(Requirement)
Examine the material below. Gather every line in which the string "down" appears.

(Entries provided)
++++++++++++++++++++
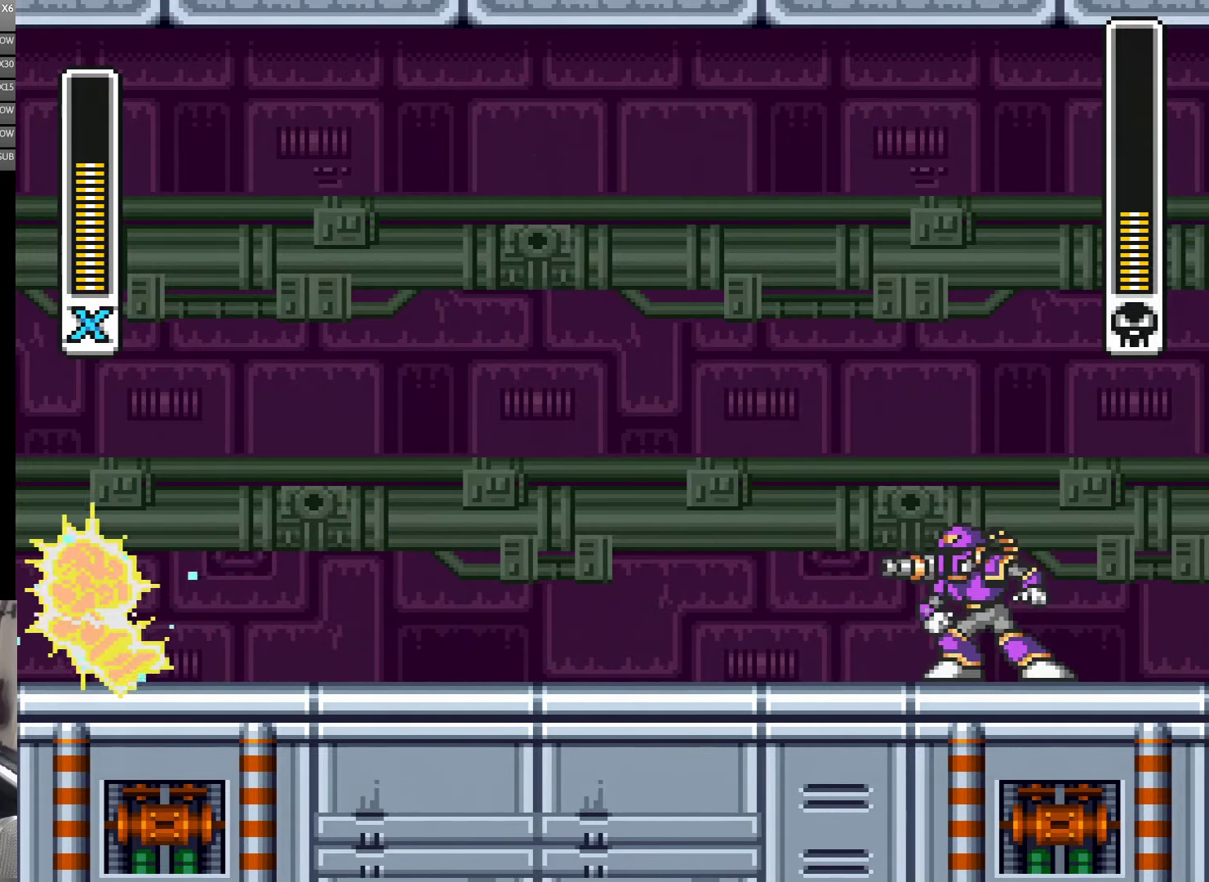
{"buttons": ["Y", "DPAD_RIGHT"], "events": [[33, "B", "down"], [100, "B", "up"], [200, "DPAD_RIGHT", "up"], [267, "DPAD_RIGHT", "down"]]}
++++++++++++++++++++
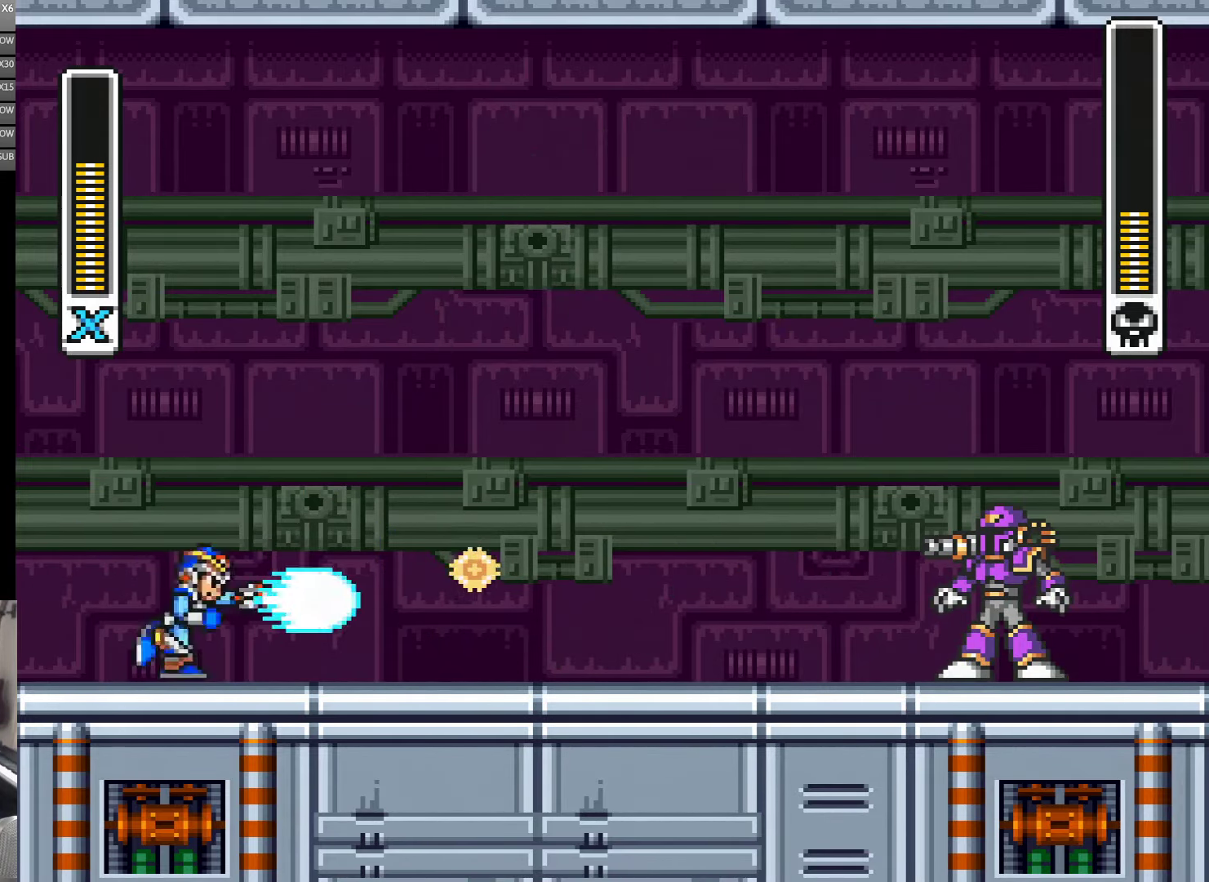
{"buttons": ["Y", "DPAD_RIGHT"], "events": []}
++++++++++++++++++++
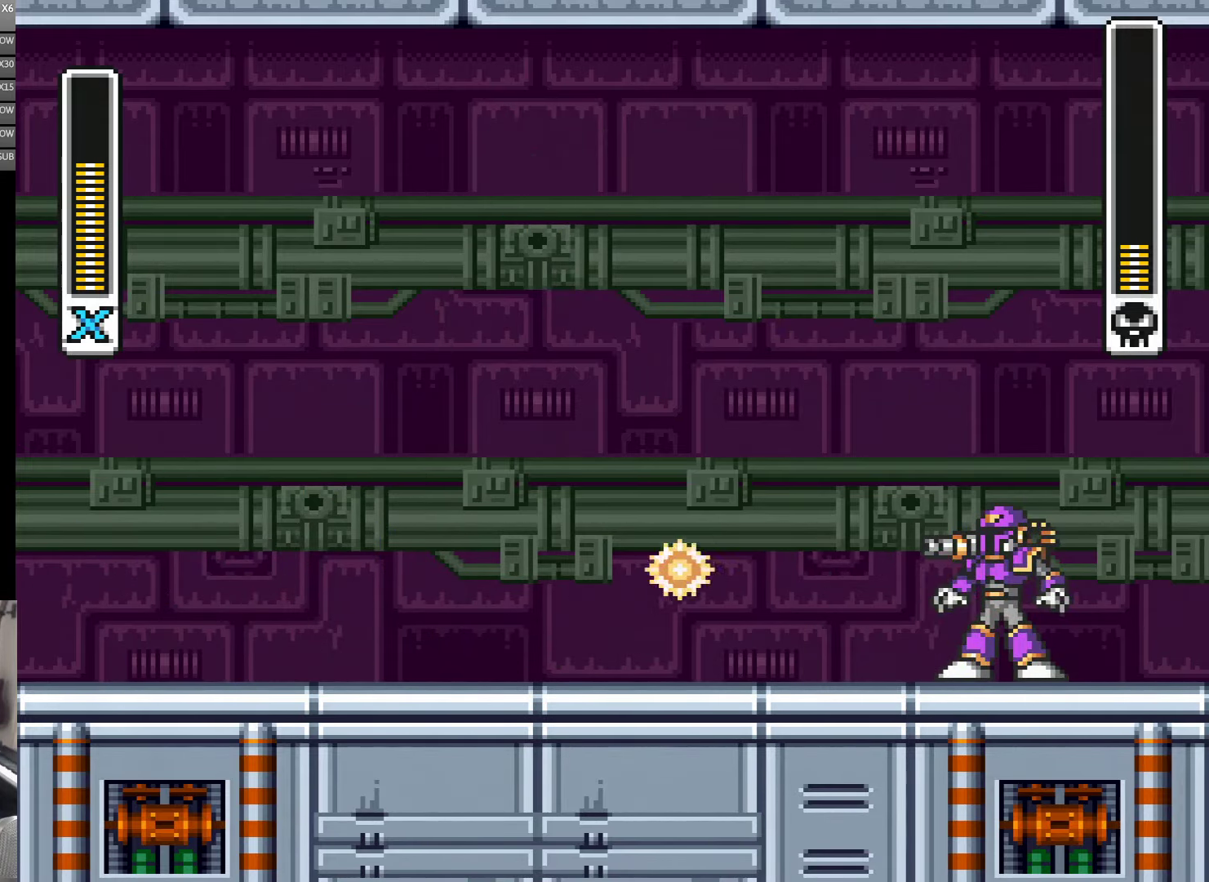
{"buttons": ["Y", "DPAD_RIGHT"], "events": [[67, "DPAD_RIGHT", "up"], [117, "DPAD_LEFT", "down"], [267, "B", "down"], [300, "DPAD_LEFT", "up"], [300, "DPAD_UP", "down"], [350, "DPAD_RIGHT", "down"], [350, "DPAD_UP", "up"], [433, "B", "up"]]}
++++++++++++++++++++
(Result of the exercise)
{"buttons": ["Y", "DPAD_RIGHT"], "events": [[33, "B", "down"], [100, "B", "up"], [200, "DPAD_RIGHT", "up"], [267, "DPAD_RIGHT", "down"]]}
{"buttons": ["Y", "DPAD_RIGHT"], "events": [[67, "DPAD_RIGHT", "up"], [117, "DPAD_LEFT", "down"], [267, "B", "down"], [300, "DPAD_LEFT", "up"], [300, "DPAD_UP", "down"], [350, "DPAD_RIGHT", "down"], [350, "DPAD_UP", "up"], [433, "B", "up"]]}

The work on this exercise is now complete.